At that moment you will get an error, that you have no "properties"-field on root-level. "definitions" is actually reserved for templates which can be used in your schema, but the actual content should be in the "properties" of root level. So replacing "definitions" by "properties" would be fine in your case giving you a schema like

{
    "$schema": "http://json-schema.org/draft-04/schema#",
    "type": "object",
    "properties": {
        ...
    }
}
vishnu2706 commented 7 years ago

Thanks .one more issue, in the final structtype fields all properties were marked "nullable as false" but based on my schema only acquired name and acquired number would be' nullable as false' ie acquired date can be nullable .but here every fields is coming as nullable false.

Please explain the scope of REQUIRED FIELD ATTRIBUTE in parser logic

hesserp commented 7 years ago

Sorry for the late reply, I somehow didn't notice your last comment when you made it.

"nullable" and "required" are two different things.

nullable describes if the value is allowed to be null. nullable is false by default and set to true if "type" is set to "[\<type>, null]".

required describes if a field has to be given in a datapoint. A value can be given in a datapoint, but still have the value null.

Anyway required and nullable is actually ignored currently. The required-field is not checked in the current version of spark-json-schema (pull requests are welcome ^^). The nullable attribute is used, but actually ignored by spark when really loading data using the schema. Thus, if this is important for you, we recommend the usage of an additional schema validator.

→ **WHAT TO PRODUCE**
Set down the stretch of the spark-json-schema thread from "Sorry for the" through "the value null.", word for word.

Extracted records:
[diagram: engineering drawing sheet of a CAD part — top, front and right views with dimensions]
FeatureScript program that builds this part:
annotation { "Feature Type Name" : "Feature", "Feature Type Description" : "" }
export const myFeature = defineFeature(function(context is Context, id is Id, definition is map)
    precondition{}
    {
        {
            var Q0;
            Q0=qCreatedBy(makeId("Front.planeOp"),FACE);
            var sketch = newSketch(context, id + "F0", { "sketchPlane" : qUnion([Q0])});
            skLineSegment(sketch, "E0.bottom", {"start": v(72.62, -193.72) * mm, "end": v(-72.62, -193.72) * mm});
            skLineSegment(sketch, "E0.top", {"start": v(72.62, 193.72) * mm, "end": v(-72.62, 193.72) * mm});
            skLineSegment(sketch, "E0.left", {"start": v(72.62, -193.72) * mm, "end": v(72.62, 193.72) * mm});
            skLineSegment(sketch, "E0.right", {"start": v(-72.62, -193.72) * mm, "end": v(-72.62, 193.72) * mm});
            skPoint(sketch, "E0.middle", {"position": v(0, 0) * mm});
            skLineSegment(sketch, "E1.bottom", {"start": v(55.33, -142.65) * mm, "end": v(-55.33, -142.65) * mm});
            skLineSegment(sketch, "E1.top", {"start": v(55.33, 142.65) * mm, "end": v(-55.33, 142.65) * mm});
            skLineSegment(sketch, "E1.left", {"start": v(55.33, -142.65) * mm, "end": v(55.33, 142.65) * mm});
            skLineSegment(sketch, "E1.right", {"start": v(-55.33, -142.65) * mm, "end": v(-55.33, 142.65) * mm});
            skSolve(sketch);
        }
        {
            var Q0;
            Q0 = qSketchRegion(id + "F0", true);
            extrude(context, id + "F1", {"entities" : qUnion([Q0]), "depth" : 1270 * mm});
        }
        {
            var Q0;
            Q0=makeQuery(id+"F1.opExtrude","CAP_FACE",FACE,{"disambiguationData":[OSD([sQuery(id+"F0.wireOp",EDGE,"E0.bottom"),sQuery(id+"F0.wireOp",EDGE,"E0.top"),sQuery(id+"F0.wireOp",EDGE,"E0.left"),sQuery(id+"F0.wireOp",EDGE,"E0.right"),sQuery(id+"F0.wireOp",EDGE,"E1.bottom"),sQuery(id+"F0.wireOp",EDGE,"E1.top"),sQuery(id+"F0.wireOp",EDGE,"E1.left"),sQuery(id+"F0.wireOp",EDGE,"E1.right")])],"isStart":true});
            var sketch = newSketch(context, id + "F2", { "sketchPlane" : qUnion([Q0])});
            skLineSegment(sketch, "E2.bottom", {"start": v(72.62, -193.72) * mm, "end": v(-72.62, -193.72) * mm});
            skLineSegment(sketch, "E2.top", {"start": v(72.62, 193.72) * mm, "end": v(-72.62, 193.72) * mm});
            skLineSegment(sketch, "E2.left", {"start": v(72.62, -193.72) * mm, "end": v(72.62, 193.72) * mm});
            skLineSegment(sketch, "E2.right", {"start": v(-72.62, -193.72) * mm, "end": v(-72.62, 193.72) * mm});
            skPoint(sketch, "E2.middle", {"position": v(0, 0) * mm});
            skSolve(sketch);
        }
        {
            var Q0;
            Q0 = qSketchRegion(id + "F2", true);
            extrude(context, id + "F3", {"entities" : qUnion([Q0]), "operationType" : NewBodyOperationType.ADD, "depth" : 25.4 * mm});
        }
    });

→ **ANSWER TO THE TASK**
Sorry for the late reply, I somehow didn't notice your last comment when you made it.

"nullable" and "required" are two different things.

nullable describes if the value is allowed to be null. nullable is false by default and set to true if "type" is set to "[\<type>, null]".

required describes if a field has to be given in a datapoint. A value can be given in a datapoint, but still have the value null.